O governo Bolsonaro anda de lado. Os sinais são óbvios. Perdeu seu ministro mais popular, reagiu mal à crise e as pesquisas não andam lhe favorecendo. Há um conjunto de investigações delicadas em curso e o último levantamento do Datafolha diz que 45% dos eleitores apoiam seu impedimento.
Tudo isso pode ser apenas conjuntural e a crise se dissolver, quando a pandemia passar, mas intuo que há algo mais estrutural nesse processo.
O governo Bolsonaro é fruto de um arranjo instável entre três movimentos difusos na sociedade brasileira: o conservadorismo cultural, os movimentos contra a corrupção (o lavajatismo) e a agenda liberalizante, apoiada pelo mercado.

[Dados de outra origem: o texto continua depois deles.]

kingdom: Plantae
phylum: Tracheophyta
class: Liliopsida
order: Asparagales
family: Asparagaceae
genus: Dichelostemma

A agenda conservadora nunca andou. Ninguém se lembra mais de temas como Escola sem Partido ou a redução da maioridade penal. Coisas como o excludente de ilicitude e a nova regulamentação do porte de armas rodaram no Congresso.
A agenda em torno de Sergio Moro igualmente andou muito pouco. Temas caros ao ex-ministro, como a introdução do "plea bargain" e a prisão em segunda instância foram derrotadas ou simplesmente não andaram, no Congresso, e de quebra ele teve de assistir à instituição do juiz das garantias, depois suspensa pelo STF.
O que andou, até o final do ano passado, em ritmo lento, foi a pauta econômica. Temas como a reforma da Previdência e a Lei da Liberdade Econômica foram seus carros-chefes. O boletim Focus de dezembro previa 2,3% de crescimento para 2020, com inflação e juros nas taxas que sabemos.
As coisas andaram, no primeiro ano, à base de um arranjo de autonomia do Legislativo, dada a recusa do presidente em formar a coalizão majoritária. Disse que, em que pese minoritário, o governo conduzia uma agenda econômica majoritária no Congresso.
Estudo do Observatório do Legislativo Brasileiro demonstrou que 74,4% dos deputados apresentaram notas acima de 7, em uma escala de 0 a 10 de fidelidade ao governo. No Senado as coisas foram melhores.
O arranjo desmoronou a partir da virada do ano. Em boa medida, ruiu pelas indefinições do próprio governo, que nunca apresentou sua visão sobre a reforma tributária e sequer enviou a reforma administrativa.
Ruiu também pelo crescimento da pauta corporativa do Congresso, expressa no Orçamento impositivo, pelas dificuldades políticas do presidente, pela perspectiva do embate eleitoral e pelo consenso cada vez menor diante de reformas difíceis.
A pandemia explodiu de vez a agenda econômica, o feijão da feijoada deste governo. Feijoada de caldo ralo, diga-se, em um governo que nunca foi de fato liberal (a política de educação é mostra disso), mas que envolvia iniciativas de reforma fiscal e do gasto público nas três PECs do programa Mais Brasil.
Tudo agora pertence ao passado. O país termina os dias contando seus mortos, filas imensas de brasileiros sem máscara se formam nas agências da Caixa, pelo auxílio de R$ 600, e tudo indica que vamos terminar o ano com queda superior a 5% do PIB e déficit superior a R$ 600 bilhões, com o qual vamos conviver durante anos.
Em meio à turbulência, o governo ensaia adesão tardia ao modelo de coalizão, com cooptação do centrão. Previsível: o arranjo anterior, que chamei de modelo de corresponsabilidade, só funcionava sob a batuta das reformas estruturais que (por um bom tempo) perderam seu momento político.
Trata-se de um modelo de sobrevivência política. Pode servir para o governo se proteger, na hipótese de votação de um processo contra o presidente, mas não irá muito mais longe.
O que o país precisa é de repactuação. Algum sentido de estabilidade institucional. Da liderança política como um todo, a começar pelo presidente da República, que faria melhor saindo da cerca, no entorno do palácio, e trocando a lógica do entretenimento político pelas questões de Estado.